_EXERCISE DIRECTIONS_
Quote every line of text in the rows below, keeping each character, line break, and cut-off word as it appears.

Saved entries
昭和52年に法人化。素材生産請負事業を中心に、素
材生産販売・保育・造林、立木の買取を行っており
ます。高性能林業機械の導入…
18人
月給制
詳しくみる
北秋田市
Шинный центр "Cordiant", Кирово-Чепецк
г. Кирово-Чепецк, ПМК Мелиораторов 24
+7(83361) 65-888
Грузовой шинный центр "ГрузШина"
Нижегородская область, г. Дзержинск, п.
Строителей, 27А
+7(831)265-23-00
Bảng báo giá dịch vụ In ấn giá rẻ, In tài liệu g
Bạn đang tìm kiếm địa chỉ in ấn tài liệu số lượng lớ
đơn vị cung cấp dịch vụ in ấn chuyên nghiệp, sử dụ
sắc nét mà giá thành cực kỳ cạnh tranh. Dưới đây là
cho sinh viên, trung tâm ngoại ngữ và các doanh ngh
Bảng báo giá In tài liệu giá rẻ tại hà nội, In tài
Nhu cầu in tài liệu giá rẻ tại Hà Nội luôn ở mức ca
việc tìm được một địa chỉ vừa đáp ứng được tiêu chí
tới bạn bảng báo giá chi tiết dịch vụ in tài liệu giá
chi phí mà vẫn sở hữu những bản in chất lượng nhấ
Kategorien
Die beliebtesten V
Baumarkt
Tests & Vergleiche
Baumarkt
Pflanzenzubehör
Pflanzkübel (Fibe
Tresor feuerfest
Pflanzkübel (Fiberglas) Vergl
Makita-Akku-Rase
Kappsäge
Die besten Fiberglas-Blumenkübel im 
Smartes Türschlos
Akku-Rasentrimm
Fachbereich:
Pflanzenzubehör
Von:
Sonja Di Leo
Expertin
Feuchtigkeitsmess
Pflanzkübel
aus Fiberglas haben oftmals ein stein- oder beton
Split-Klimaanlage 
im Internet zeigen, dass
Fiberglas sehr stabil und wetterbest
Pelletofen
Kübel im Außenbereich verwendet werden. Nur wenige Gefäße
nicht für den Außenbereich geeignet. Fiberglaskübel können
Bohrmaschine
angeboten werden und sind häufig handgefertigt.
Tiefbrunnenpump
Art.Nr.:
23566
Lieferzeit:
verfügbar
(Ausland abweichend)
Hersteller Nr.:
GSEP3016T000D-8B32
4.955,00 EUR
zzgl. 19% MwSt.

_RESULT FOR THIS EXERCISE_
昭和52年に法人化。素材生産請負事業を中心に、素
材生産販売・保育・造林、立木の買取を行っており
ます。高性能林業機械の導入…
18人
月給制
詳しくみる
北秋田市
Шинный центр "Cordiant", Кирово-Чепецк
г. Кирово-Чепецк, ПМК Мелиораторов 24
+7(83361) 65-888
Грузовой шинный центр "ГрузШина"
Нижегородская область, г. Дзержинск, п.
Строителей, 27А
+7(831)265-23-00
Bảng báo giá dịch vụ In ấn giá rẻ, In tài liệu g
Bạn đang tìm kiếm địa chỉ in ấn tài liệu số lượng lớ
đơn vị cung cấp dịch vụ in ấn chuyên nghiệp, sử dụ
sắc nét mà giá thành cực kỳ cạnh tranh. Dưới đây là
cho sinh viên, trung tâm ngoại ngữ và các doanh ngh
Bảng báo giá In tài liệu giá rẻ tại hà nội, In tài
Nhu cầu in tài liệu giá rẻ tại Hà Nội luôn ở mức ca
việc tìm được một địa chỉ vừa đáp ứng được tiêu chí
tới bạn bảng báo giá chi tiết dịch vụ in tài liệu giá
chi phí mà vẫn sở hữu những bản in chất lượng nhấ
Kategorien
Die beliebtesten V
Baumarkt
Tests & Vergleiche
Baumarkt
Pflanzenzubehör
Pflanzkübel (Fibe
Tresor feuerfest
Pflanzkübel (Fiberglas) Vergl
Makita-Akku-Rase
Kappsäge
Die besten Fiberglas-Blumenkübel im 
Smartes Türschlos
Akku-Rasentrimm
Fachbereich:
Pflanzenzubehör
Von:
Sonja Di Leo
Expertin
Feuchtigkeitsmess
Pflanzkübel
aus Fiberglas haben oftmals ein stein- oder beton
Split-Klimaanlage 
im Internet zeigen, dass
Fiberglas sehr stabil und wetterbest
Pelletofen
Kübel im Außenbereich verwendet werden. Nur wenige Gefäße
nicht für den Außenbereich geeignet. Fiberglaskübel können
Bohrmaschine
angeboten werden und sind häufig handgefertigt.
Tiefbrunnenpump
Art.Nr.:
23566
Lieferzeit:
verfügbar
(Ausland abweichend)
Hersteller Nr.:
GSEP3016T000D-8B32
4.955,00 EUR
zzgl. 19% MwSt.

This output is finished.